South Sudanese going home deterred by weak services
June 24, 2007 (KHARTOUM) — A lack of infrastructure in south Sudan, which is emerging from two decades of war, is hindering the return of some 2 million southerners taking refuge in Khartoum, the International Organisation for Migration said.
The war between successive governments in Khartoum and the Christian and animist southern rebels killed more than 2 million people, displaced twice as many and devastated the region before a 2005 peace deal.
Landmines and other unexploded ordnance are delaying a return to farm lands, grass-thatched homes have long disappeared and armed groups, like the Ugandan Lord’s Resistance Army, continue to terrorise civilians.
“I think that when you look at Juba (capital of South Sudan) and I guess the country beyond Juba which is even poorer, you see that there’s a lot of work that needs to be done,” IOM chief Brunson McKinley said after a six-day visit to Sudan.
“Of course when you play that back into the experience of the displaced persons or the refugees, you have to say that it is really the ones who are the most courageous who are going back now and you can understand why others are waiting until things get a little bit better,” McKinley told Reuters late on Saturday.
IOM has helped thousands of southerners return home from slums around Khartoum and McKinley saw some 500 southerners returning by barge to the south.
The organisation hopes to help more than 60,000 displaced southerners return this year, but the majority find the prospect of starting from scratch daunting.
“People have to be able to support themselves and their families and if they know that there is very little awaiting them on the other end, I think that has to be a disincentive, especially if they have managed to establish themselves in a satisfactory fashion in the place in which they are temporarily residing,” McKinley said.
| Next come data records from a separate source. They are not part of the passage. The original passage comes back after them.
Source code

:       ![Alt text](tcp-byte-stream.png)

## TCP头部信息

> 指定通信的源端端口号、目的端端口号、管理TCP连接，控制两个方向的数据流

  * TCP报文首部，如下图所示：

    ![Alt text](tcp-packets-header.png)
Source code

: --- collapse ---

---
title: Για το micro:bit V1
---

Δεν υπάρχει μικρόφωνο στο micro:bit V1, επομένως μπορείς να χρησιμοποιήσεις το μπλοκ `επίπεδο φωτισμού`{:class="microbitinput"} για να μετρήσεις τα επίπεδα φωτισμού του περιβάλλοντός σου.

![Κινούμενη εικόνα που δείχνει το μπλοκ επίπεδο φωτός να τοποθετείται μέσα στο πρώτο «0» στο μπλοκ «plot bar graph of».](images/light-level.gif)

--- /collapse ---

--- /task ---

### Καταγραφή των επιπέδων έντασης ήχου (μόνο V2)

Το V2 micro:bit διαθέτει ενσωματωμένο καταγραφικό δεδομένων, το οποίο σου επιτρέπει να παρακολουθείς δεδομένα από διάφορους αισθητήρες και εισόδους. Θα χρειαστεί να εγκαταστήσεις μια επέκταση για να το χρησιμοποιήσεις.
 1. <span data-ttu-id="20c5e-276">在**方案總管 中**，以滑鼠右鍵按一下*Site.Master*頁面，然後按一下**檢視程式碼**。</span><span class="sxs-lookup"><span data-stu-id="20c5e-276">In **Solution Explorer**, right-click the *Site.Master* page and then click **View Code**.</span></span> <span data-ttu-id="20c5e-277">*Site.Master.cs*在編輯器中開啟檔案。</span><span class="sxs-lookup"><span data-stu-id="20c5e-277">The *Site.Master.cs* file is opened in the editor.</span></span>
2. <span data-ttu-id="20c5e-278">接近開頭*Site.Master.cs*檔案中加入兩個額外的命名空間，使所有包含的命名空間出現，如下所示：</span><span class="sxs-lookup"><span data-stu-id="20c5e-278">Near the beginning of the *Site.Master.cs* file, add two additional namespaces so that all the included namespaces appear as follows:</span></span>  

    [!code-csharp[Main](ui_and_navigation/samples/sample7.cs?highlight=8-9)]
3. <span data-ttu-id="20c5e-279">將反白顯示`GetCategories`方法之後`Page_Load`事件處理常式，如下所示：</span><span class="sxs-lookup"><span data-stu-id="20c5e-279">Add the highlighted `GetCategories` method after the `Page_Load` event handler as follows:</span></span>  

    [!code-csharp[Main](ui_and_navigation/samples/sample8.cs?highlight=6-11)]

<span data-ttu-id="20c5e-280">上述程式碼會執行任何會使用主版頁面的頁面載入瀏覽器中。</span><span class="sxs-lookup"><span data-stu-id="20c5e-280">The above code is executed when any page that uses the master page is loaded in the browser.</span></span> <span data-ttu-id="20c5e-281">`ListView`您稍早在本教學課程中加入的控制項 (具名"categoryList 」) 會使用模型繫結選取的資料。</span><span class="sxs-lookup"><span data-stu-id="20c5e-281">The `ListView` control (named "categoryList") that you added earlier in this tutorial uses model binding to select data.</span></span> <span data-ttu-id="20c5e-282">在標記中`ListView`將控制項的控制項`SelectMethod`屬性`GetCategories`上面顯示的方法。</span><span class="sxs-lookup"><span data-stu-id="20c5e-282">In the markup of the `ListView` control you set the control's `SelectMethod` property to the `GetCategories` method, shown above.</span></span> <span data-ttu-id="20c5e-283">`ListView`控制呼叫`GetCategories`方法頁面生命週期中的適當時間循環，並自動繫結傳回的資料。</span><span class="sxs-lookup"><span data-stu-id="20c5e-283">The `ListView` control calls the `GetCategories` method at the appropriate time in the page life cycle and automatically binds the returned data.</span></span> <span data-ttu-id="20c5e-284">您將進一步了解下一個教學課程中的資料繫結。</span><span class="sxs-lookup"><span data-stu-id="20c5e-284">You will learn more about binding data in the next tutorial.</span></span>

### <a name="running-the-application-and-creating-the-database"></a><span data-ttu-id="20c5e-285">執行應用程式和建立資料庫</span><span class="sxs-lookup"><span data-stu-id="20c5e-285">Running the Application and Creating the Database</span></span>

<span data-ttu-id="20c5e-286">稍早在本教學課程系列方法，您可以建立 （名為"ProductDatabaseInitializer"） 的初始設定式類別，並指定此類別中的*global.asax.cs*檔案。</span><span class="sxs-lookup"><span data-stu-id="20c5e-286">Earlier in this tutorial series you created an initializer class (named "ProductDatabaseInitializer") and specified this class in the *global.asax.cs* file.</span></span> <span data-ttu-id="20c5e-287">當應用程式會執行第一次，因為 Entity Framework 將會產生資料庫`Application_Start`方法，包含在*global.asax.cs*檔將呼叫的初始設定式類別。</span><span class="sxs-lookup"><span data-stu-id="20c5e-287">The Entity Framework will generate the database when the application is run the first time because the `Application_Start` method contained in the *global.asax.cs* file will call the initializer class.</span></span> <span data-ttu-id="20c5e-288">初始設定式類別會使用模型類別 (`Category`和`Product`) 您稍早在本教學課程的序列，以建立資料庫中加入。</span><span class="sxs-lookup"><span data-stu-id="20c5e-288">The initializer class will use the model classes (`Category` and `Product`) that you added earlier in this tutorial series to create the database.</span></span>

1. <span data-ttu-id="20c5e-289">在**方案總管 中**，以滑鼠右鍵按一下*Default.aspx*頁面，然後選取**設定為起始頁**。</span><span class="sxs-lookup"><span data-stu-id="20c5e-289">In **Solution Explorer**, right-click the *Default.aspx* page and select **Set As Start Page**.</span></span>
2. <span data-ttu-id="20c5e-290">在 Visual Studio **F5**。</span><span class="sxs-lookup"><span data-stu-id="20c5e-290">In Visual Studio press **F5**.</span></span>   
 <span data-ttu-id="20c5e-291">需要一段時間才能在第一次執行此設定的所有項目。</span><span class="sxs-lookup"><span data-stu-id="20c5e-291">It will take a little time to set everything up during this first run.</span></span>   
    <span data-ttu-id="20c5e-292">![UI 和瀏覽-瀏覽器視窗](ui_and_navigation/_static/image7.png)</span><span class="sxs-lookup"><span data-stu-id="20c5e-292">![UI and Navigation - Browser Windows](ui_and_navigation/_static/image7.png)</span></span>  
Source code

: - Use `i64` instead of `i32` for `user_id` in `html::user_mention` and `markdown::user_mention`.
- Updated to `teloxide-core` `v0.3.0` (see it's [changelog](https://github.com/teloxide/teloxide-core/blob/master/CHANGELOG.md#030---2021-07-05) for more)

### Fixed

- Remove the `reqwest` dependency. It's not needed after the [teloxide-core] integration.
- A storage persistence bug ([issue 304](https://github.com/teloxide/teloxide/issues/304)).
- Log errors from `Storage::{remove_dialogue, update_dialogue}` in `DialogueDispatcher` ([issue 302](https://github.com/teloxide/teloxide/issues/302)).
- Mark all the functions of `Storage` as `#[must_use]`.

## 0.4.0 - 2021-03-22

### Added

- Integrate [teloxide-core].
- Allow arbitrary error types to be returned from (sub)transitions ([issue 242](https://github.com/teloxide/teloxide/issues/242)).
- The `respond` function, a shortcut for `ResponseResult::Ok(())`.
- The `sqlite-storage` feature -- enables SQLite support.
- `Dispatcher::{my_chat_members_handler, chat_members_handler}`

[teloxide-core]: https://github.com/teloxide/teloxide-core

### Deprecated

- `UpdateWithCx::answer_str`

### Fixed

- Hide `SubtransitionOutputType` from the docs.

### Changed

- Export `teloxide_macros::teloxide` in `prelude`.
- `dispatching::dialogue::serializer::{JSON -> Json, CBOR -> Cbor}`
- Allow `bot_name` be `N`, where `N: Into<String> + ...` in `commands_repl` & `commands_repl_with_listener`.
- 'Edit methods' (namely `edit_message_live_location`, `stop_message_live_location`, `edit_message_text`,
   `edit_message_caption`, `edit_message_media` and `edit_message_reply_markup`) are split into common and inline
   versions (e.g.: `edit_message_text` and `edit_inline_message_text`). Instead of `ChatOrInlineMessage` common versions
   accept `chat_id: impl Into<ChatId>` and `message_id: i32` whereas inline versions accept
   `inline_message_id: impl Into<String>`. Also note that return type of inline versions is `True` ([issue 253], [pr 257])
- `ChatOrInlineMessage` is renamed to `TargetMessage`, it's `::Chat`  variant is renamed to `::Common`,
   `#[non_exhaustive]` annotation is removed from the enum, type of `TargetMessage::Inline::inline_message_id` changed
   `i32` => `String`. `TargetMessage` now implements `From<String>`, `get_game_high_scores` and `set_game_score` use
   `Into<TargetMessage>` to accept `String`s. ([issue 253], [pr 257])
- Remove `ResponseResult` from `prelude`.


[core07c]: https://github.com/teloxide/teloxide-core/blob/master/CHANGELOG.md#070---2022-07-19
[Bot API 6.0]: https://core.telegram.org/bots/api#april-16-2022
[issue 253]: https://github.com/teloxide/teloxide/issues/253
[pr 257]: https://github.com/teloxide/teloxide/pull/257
The north-south peace deal gave the semi-autonomous government of southern Sudan a 50 percent share of oil revenues from wells in the south, but the government says that is not enough to meet the region’s enormous development needs.
Following the agreement, donors pledged $4.5 billion to Sudan, some of it earmarked for the south to help rebuild its devastated infrastructure and create a peace dividend, but according to the government, only a fraction of that money has been delivered.
“I think that as the south develops., gradually people will say alright, now it’s good enough, I’ll go back and help to build it better,” the IOM director general said.